In the Policies tab, open or create a policy and scroll to Custom Entity Types. Add rows with the entity name, regex pattern, and replacement string. Patterns are validated server-side on save.

Regex validation

Invalid regex patterns are silently skipped at runtime. Test your pattern against sample input before deploying to production.


Creating a Policy

Via the Redact dashboard:

  1. Go to Policies tab
  2. Click New Policy
  3. Set a name, document class, and toggle the entity types you want anonymized
  4. Optionally set the date offset (days) and financial scale factor
  5. Check Set as default if this should be the fallback for all requests
  6. Click Save Policy

Via API (using your session cookie or admin access):

curl -X POST https://www.xybern.com/api/redact/{workspace_id}/policies \
  -H "Content-Type: application/json" \
  -d '{
    "name": "Legal Privilege Policy",
    "doc_class": "legal",
    "strip_persons": true,
    "strip_orgs": true,
    "strip_emails": true,
    "strip_phones": true,
    "strip_dates": true,
    "strip_signatures": true,
    "strip_financials": false,
    "date_offset_days": 45,
    "permanent_redact": false,
    "custom_entities": [],
    "is_default": true
  }'

Policy Resolution Order

When a request arrives:

  1. If the API key has allowed_doc_classes set, only policies matching those classes are considered
  2. The policy with is_default: true is used if no more specific match exists
  3. If no policy exists at all, a built-in default is applied (persons, orgs, emails, phones stripped, no dates, financials, or signatures)

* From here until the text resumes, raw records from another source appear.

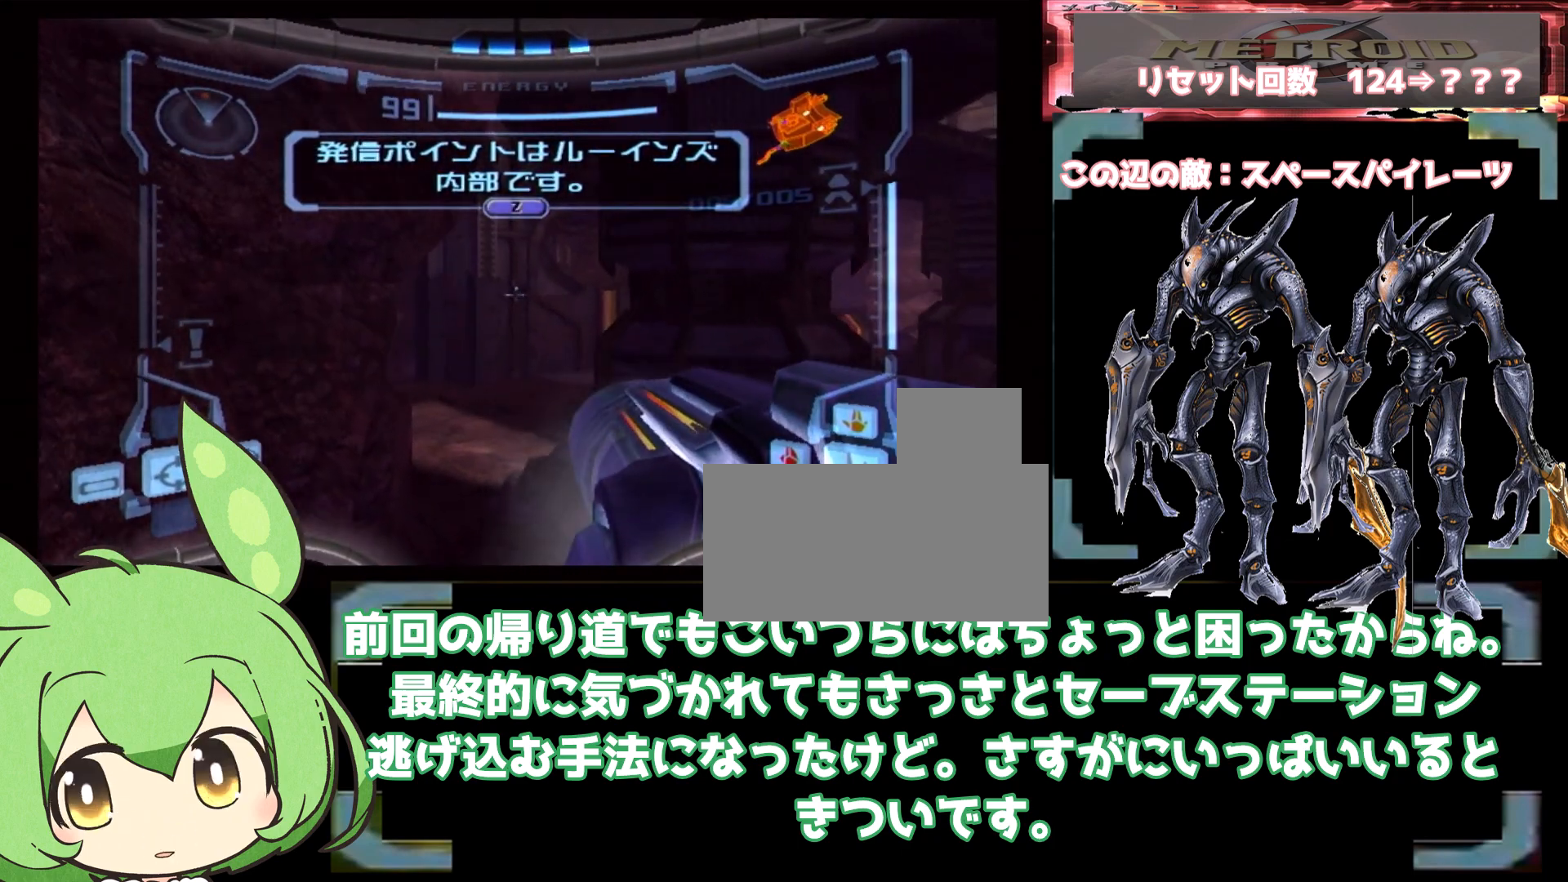
{"buttons": ["B", "L1"], "left_stick": "center", "right_stick": "center"}
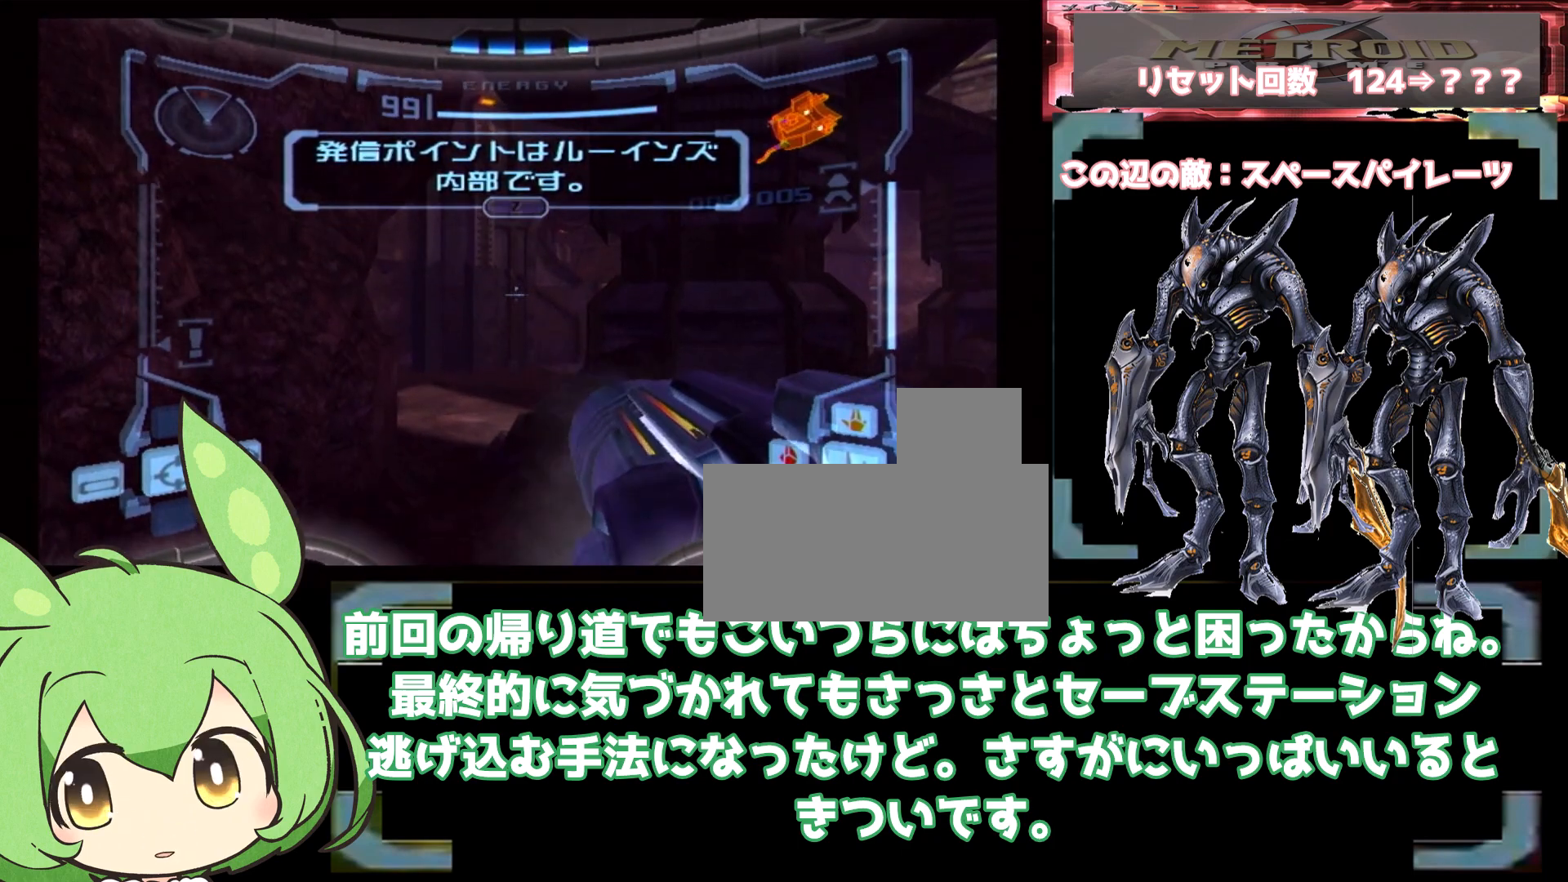
{"buttons": ["L1"], "left_stick": "down-left", "right_stick": "center", "events": [[17, "B", "up"], [217, "B", "down"], [350, "B", "up"], [417, "left_stick", "down-left"]]}
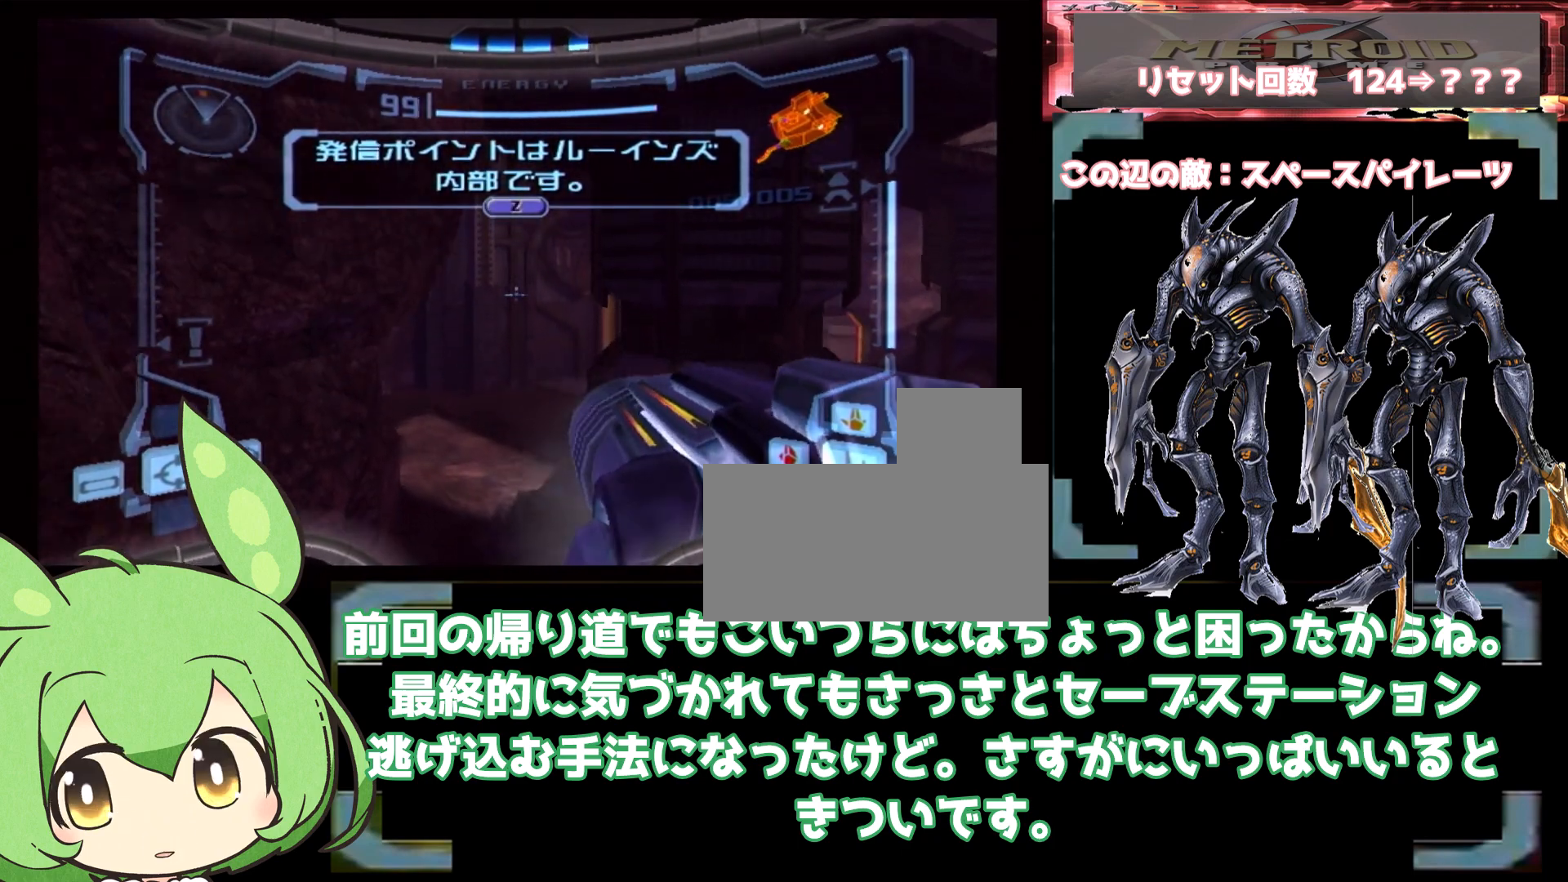
{"buttons": ["L1"], "left_stick": "center", "right_stick": "center"}
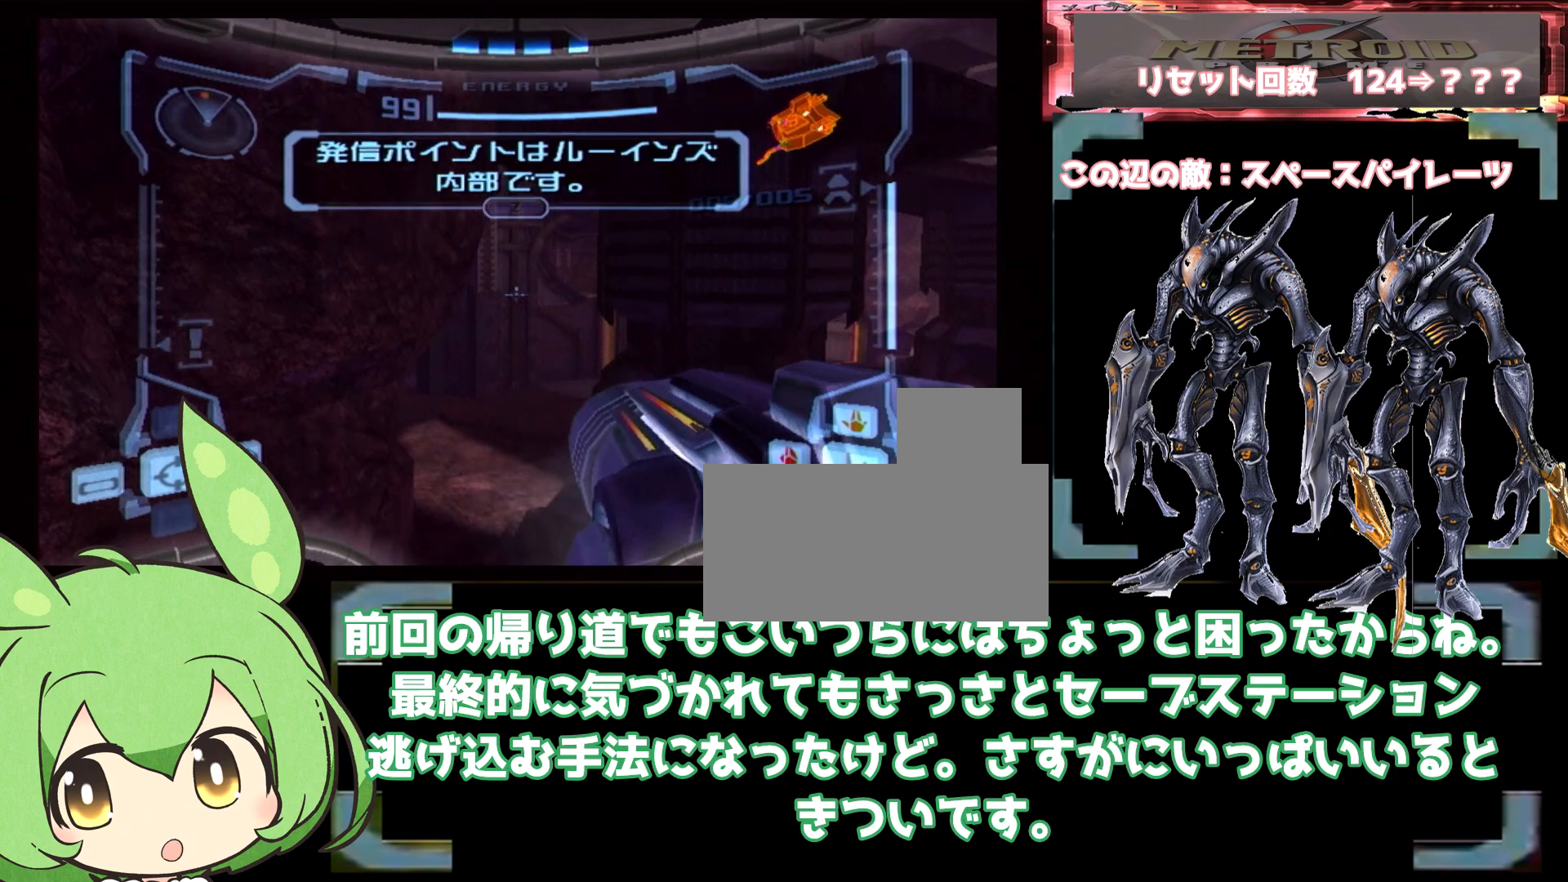
{"buttons": ["B", "L1"], "left_stick": "center", "right_stick": "center"}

Healthcare K-Anonymity Guard

For policies with doc_class: healthcare, Redact automatically runs a quasi-identifier check after anonymization. If 2 or more of the following are present in the same message:

  • An age reference (35-year-old, aged 40)
  • A location (US city name or ZIP code)
  • A medical condition (diabetes, cancer, hypertension, …)

The vault record is flagged with quasi_id_risk: true. The request still goes through, but the flag appears in the dashboard security metrics so you can review the policy or add stricter controls.

This implements the k-anonymity principle: even without a name, a combination of quasi-identifiers can re-identify an individual.